Copy out the rows below word for word, starting at the line that has "Which box is" and ending after the line that has "How many Homicide values are between 3 and 6?". Leave out the pictures.

#### [Supplied data]
• • • •

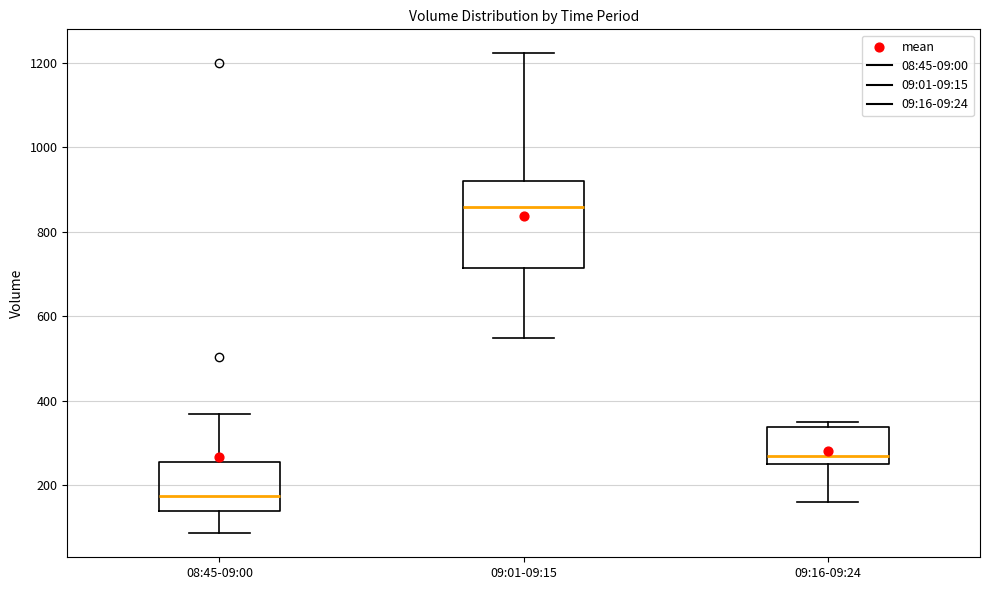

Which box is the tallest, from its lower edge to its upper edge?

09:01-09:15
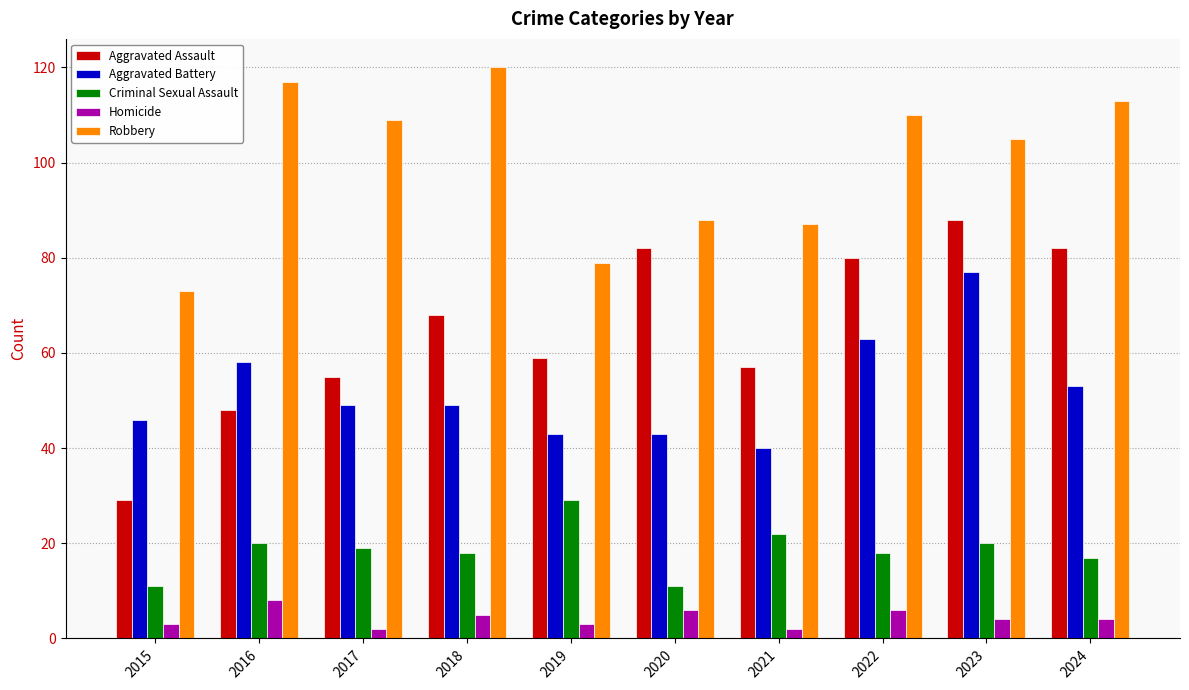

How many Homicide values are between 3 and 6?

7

• • • •

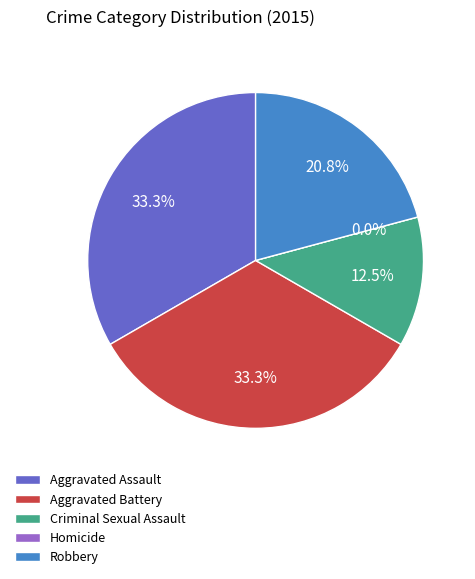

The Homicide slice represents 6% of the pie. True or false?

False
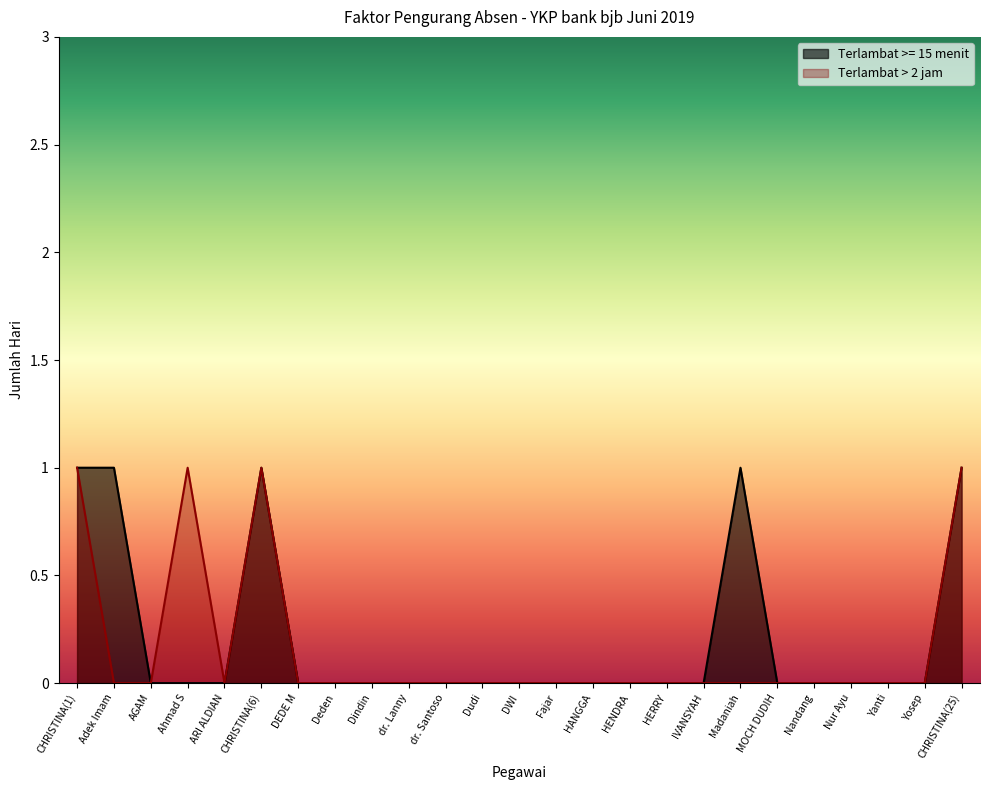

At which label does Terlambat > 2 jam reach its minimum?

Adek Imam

• • • •

#### [Response to the task]
Which box is the tallest, from its lower edge to its upper edge?

09:01-09:15

How many Homicide values are between 3 and 6?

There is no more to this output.